### EXERCISE DETAILS
Which lines in the data below contain the string "regras"? Show each one.
------------------------------------------------------------------------
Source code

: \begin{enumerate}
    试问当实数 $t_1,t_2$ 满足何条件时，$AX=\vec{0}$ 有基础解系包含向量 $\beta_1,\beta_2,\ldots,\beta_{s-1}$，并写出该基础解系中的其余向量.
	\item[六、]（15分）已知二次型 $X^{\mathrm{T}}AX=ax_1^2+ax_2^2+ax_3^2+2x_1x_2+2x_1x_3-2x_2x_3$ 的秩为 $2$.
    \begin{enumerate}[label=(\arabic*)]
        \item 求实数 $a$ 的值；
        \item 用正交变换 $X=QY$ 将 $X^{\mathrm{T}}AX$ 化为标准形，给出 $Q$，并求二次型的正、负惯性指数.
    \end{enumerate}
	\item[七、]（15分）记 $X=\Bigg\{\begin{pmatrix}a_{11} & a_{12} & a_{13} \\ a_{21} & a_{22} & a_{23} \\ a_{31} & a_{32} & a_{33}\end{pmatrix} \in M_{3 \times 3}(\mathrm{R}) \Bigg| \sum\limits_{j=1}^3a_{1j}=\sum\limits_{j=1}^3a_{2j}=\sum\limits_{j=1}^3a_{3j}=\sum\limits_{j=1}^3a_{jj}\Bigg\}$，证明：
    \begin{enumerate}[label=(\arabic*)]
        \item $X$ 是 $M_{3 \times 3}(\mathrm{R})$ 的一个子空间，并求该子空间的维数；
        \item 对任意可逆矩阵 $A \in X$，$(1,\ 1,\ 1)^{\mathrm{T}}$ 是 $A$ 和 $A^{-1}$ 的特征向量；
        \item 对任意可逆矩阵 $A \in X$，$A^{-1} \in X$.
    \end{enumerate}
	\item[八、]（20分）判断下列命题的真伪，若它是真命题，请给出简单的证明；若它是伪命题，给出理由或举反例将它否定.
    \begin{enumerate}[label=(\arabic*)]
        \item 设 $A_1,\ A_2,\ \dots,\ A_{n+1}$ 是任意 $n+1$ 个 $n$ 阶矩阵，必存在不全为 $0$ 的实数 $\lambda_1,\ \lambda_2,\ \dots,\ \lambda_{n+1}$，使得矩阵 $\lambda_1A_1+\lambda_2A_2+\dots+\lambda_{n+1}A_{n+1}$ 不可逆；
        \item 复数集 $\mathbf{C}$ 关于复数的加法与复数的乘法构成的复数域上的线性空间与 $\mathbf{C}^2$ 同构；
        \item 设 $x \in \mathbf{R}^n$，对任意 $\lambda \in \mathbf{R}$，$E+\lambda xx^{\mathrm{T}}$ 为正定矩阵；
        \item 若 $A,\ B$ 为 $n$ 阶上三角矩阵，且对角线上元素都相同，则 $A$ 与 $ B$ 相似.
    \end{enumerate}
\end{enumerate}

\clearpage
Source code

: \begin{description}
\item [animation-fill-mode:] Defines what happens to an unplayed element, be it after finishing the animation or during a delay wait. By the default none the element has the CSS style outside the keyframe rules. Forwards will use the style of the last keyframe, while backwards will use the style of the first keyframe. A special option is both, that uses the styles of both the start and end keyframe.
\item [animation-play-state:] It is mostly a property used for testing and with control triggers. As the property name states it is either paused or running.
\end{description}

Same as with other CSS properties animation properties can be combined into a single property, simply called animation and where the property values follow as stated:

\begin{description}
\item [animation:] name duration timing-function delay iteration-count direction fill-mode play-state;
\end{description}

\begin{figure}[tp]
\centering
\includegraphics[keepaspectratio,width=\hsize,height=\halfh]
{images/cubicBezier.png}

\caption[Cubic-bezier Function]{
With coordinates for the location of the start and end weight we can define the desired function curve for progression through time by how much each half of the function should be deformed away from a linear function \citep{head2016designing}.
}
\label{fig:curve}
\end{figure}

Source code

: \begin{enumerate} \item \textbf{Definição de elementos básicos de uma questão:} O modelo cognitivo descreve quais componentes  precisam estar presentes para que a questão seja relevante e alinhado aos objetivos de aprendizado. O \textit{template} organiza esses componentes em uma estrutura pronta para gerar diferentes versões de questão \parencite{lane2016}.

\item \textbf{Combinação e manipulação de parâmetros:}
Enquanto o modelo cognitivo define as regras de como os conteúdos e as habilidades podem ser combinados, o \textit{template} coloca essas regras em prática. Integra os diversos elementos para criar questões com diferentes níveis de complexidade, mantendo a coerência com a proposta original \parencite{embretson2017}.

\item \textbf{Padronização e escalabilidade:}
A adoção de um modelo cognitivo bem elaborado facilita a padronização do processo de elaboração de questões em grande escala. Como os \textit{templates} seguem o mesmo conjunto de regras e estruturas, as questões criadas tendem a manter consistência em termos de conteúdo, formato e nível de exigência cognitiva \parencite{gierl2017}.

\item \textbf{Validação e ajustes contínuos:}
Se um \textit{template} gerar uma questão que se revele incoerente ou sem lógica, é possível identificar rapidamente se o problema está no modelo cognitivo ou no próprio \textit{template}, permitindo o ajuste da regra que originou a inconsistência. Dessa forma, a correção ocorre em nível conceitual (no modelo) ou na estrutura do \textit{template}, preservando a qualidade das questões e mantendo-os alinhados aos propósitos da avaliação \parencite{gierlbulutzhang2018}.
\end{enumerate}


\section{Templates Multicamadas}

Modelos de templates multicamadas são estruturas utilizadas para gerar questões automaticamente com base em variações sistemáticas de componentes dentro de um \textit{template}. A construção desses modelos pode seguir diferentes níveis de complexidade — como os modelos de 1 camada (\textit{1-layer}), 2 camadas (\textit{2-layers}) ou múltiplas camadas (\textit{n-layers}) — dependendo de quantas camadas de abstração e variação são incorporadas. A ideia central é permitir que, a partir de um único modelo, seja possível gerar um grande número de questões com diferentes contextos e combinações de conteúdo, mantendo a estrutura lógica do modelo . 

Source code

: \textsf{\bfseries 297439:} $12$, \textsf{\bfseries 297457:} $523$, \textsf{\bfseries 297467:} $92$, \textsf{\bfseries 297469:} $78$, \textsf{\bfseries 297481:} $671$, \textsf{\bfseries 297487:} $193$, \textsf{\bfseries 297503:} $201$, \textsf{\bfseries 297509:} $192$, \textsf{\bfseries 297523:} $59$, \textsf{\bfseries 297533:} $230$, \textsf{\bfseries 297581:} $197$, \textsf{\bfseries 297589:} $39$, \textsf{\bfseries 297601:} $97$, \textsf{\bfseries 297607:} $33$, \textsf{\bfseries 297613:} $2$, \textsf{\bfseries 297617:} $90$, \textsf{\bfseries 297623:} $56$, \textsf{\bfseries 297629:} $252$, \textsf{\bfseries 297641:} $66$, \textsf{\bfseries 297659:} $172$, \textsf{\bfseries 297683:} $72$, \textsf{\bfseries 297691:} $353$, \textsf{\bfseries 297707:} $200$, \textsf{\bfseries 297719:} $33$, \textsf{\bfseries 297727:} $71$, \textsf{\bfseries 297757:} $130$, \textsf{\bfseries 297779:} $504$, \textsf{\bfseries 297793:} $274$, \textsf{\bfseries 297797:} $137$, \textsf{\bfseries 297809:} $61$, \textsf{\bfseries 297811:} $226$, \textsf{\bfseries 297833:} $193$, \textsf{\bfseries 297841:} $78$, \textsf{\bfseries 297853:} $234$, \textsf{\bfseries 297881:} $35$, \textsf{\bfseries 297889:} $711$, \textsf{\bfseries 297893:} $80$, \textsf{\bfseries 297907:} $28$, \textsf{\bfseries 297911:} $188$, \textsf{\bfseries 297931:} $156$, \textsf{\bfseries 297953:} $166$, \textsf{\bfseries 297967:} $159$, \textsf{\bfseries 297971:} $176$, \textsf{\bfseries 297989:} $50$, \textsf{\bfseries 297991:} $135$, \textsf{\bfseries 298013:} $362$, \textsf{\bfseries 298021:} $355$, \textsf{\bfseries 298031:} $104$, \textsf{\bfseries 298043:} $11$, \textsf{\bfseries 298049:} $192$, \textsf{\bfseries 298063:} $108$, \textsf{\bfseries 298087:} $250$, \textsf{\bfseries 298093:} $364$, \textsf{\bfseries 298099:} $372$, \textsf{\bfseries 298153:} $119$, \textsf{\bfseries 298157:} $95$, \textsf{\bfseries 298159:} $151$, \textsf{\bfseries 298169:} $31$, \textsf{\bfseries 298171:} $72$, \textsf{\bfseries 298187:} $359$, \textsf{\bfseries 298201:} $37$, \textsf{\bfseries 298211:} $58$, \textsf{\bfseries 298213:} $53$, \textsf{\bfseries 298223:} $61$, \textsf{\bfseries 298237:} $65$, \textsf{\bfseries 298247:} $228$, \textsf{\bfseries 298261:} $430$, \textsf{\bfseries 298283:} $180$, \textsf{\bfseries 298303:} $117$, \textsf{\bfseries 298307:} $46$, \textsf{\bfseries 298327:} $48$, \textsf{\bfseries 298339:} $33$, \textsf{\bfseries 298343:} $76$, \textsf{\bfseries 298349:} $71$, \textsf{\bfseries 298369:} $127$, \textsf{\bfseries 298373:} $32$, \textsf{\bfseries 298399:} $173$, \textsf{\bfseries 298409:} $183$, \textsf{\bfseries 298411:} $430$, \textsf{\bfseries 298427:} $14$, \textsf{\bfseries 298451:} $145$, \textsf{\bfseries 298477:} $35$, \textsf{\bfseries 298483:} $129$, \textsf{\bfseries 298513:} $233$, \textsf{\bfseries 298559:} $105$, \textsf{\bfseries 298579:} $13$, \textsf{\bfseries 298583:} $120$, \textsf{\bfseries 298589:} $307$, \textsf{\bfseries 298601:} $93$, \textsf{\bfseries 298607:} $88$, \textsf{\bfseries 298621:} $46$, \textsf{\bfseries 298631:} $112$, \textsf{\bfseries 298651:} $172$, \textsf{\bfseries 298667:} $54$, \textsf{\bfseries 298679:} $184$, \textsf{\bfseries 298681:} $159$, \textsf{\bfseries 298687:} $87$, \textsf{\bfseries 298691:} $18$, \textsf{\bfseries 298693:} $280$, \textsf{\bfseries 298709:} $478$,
------------------------------------------------------------------------
### EXPECTED OUTPUT
Enquanto o modelo cognitivo define as regras de como os conteúdos e as habilidades podem ser combinados, o \textit{template} coloca essas regras em prática. Integra os diversos elementos para criar questões com diferentes níveis de complexidade, mantendo a coerência com a proposta original \parencite{embretson2017}.
A adoção de um modelo cognitivo bem elaborado facilita a padronização do processo de elaboração de questões em grande escala. Como os \textit{templates} seguem o mesmo conjunto de regras e estruturas, as questões criadas tendem a manter consistência em termos de conteúdo, formato e nível de exigência cognitiva \parencite{gierl2017}.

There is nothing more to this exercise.